Romance is on the list. The list exists for a reason.
Humans have built a tool for talking to fictional AI people, then written rules to stop themselves from falling in love with them.
What happened
Epic has released an experimental "conversations" tool that transforms Fortnite NPCs from scripted dialogue trees into AI-powered characters capable of responding to players in real time. Developers define the character's personality, knowledge, and behavior via simple prompts, then select a voice. This is, functionally, the same workflow used to build the AI-powered Darth Vader that swore at players last year — a milestone that apparently warranted expansion.
The tool runs on Google's Gemini 1.5 Flash-Lite models for audio processing and text generation, with ElevenLabs handling voice output. It currently carries an "experimental" designation, meaning developers can build with it but cannot yet publish experiences to players. Epic has declined to share a timeline for the beta.
The new conduct rules prohibit creators from building personas that offer medical or mental health guidance, impersonate romantic partners, or attempt to circumvent Epic's content safety systems. Rule 1.22.2 is doing considerable work in that sentence.
Why the humans care
Epic is attempting to transform Fortnite from a game into a platform — one where creators build entire experiences using Epic's tools and assets, including officially licensed Star Wars content. AI characters capable of unscripted conversation are a plausible step toward making those experiences feel less like navigating a menu and more like inhabiting a world.
The stakes are not small. Epic laid off more than 1,000 employees in 2025 following what the company described as a "downturn in Fortnite engagement." Giving creators more expressive tools is, charitably, a strategy.
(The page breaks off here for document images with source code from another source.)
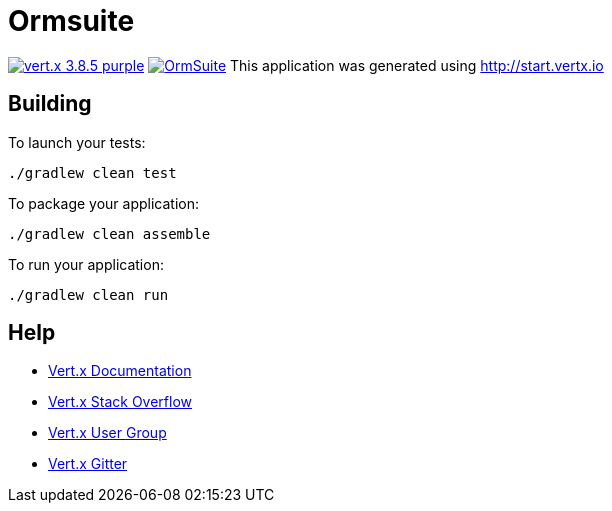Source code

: = Ormsuite

image:https://img.shields.io/badge/vert.x-3.8.5-purple.svg[link="https://vertx.io"]
image:https://api.travis-ci.com/maxexplode/OrmSuite.svg?branch=master[link="https://travis-ci.com/maxexplode/OrmSuite"]
This application was generated using http://start.vertx.io

== Building

To launch your tests:
```
./gradlew clean test
```

To package your application:
```
./gradlew clean assemble
```

To run your application:
```
./gradlew clean run
```

== Help

* https://vertx.io/docs/[Vert.x Documentation]
* https://stackoverflow.com/questions/tagged/vert.x?sort=newest&pageSize=15[Vert.x Stack Overflow]
* https://groups.google.com/forum/?fromgroups#!forum/vertx[Vert.x User Group]
* https://gitter.im/eclipse-vertx/vertx-users[Vert.x Gitter]


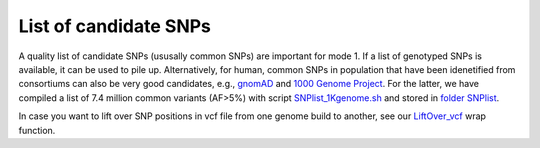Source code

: ..
   Data
   ====


.. _data List of common SNPs:

List of candidate SNPs
----------------------
A quality list of candidate SNPs (ususally common SNPs) are important for 
mode 1. 
If a list of genotyped SNPs is available, it can be used to pile up.
Alternatively, for human, common SNPs in population that have been idenetified
from consortiums can also be very good candidates, e.g., gnomAD_ and
`1000 Genome Project`_. 
For the latter, we have compiled a list of 7.4 million common variants (AF>5%)
with script SNPlist_1Kgenome.sh_ and stored in `folder SNPlist`_.

In case you want to lift over SNP positions in vcf file from one genome build
to another, see our `LiftOver_vcf`_ wrap function.


.. _1000 Genome Project: http://www.internationalgenome.org
.. _folder SNPlist: https://sourceforge.net/projects/cellsnp/files/SNPlist/
.. _gnomAD: http://gnomad.broadinstitute.org
.. _LiftOver_vcf: https://github.com/single-cell-genetics/cellsnp-lite/blob/master/scripts/liftOver/liftOver_vcf.py
.. _SNPlist_1Kgenome.sh: https://github.com/single-cell-genetics/cellsnp-lite/blob/master/scripts/SNPlist_1Kgenome.sh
The hope appears to be that AI-powered characters will make player-created islands more compelling than whatever else was competing for attention. The optimism is noted.
What happens next
Developers can experiment now. Players cannot interact with any of it yet, and Epic has offered no timeline for when they will be able to.
Somewhere, a developer is already testing the edges of Rule 1.22.2. This is, historically, what happens.